Unionize Your Workplace!
WILL THE COMPANY KNOW IF I SIGN A UNION CARD?
What Management Cannot Do During the Course of an Organizing Drive
• They cannot promise any benefits to employees to stay out of the Union.
• They cannot threaten the loss of jobs, income, benefits, or any other compensation you are now receiving if you do support the Union.
• They cannot threaten to fire you, or fire you because you support the Union.
• They cannot attend Union meetings.
• They cannot treat you differently because they think you are supporting the Union.
• They cannot transfer you because you are involved with the Union.
• They cannot take work away from you because you are supporting the Union.
• They cannot ask you about your opinion of the Union.
• They cannot ask you whether you are supporting the Union.
• They cannot ask you how you would vote if there were an election.
• They cannot ask you at the time you are hired whether or not you belong to a Union.
• They cannot help you withdraw from Union membership.
• They cannot tell you there will be a strike.
• They cannot tell you they will not deal with the Union.

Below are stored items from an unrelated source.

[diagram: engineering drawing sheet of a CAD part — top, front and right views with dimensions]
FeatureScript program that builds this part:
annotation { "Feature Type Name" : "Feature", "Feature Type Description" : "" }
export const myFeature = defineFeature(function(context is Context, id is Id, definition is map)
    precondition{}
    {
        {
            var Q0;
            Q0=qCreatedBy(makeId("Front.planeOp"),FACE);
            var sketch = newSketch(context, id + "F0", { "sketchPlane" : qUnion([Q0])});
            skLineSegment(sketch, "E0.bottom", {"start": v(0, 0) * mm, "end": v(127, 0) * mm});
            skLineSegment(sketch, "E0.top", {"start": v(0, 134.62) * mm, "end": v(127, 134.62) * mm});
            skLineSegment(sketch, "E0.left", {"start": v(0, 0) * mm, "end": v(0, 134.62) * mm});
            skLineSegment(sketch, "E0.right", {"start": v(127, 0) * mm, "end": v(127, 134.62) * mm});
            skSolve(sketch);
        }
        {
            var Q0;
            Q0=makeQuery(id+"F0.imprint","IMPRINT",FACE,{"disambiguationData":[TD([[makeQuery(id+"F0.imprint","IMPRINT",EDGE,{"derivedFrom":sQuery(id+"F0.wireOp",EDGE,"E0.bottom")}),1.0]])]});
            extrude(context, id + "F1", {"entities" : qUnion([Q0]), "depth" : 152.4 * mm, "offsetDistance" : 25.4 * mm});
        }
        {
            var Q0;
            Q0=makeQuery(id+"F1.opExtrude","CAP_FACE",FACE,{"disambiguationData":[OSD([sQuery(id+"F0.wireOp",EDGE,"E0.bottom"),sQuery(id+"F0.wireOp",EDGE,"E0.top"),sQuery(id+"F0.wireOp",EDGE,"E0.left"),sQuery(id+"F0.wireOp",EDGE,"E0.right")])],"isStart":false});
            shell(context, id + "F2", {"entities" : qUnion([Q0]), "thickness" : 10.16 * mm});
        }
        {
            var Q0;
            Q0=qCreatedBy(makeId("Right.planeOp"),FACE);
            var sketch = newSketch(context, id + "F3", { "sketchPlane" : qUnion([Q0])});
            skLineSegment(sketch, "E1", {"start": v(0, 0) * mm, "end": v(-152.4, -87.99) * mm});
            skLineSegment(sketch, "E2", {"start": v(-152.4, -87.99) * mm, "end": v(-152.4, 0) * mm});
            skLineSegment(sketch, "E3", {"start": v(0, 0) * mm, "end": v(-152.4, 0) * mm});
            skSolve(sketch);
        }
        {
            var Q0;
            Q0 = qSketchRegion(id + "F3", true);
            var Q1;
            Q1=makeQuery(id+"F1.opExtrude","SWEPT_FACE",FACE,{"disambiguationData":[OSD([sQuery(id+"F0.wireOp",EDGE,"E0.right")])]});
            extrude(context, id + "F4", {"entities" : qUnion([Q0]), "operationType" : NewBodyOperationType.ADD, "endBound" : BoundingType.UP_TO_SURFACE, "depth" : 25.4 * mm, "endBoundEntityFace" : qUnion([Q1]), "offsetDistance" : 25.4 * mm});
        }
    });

The Card You Sign To Petition For Union Recognition Is Confidential. The Company Does Not See The Card, And Cannot Ask If You Have Signed One. This Is Protected By Federal Law.
5-900 Investigations of Showing of Interest
“An integral and essential element of the Board’s showing-of-interest rule is the nonlitigability of a petitioner’s evidence as to such interest. The Board reserves to itself the function of investigating such claims, and in its investigation it endeavors to keep the identity of the employees involved secret from the employer and other participating labor organizations. . . . The Board’s requirement that petitions be supported by a 30-percent showing of interest gives rise to no special obligation or right on the part of employers.’’ S. H. Kress & Co., 137 NLRB 1244, 1248–1249 (1962).
In keeping with these policies, a hearing officer is barred by the Board’s Rules and Regulations from producing the evidence of interest. Plains Cooperative Oil Mill, 123 NLRB 1709, 1711 (1959), and the Board refused to supply cards in response to a subpoena. Irving v. DiLapi, 600 F.2d 1027 (2d Cir. 1979). The manner, method, and procedure in determining the showing of interest is not for disclosure. Pacific Gas & Electric Co., 97 NLRB 1397 fn. 3 (1951). In Smith’s Food & Drug Centers, 320 NLRB 844 (1996), the Board, on review, found sufficient evidence of lack of a showing of interest to dismiss the petition without a remand to the Regional Director.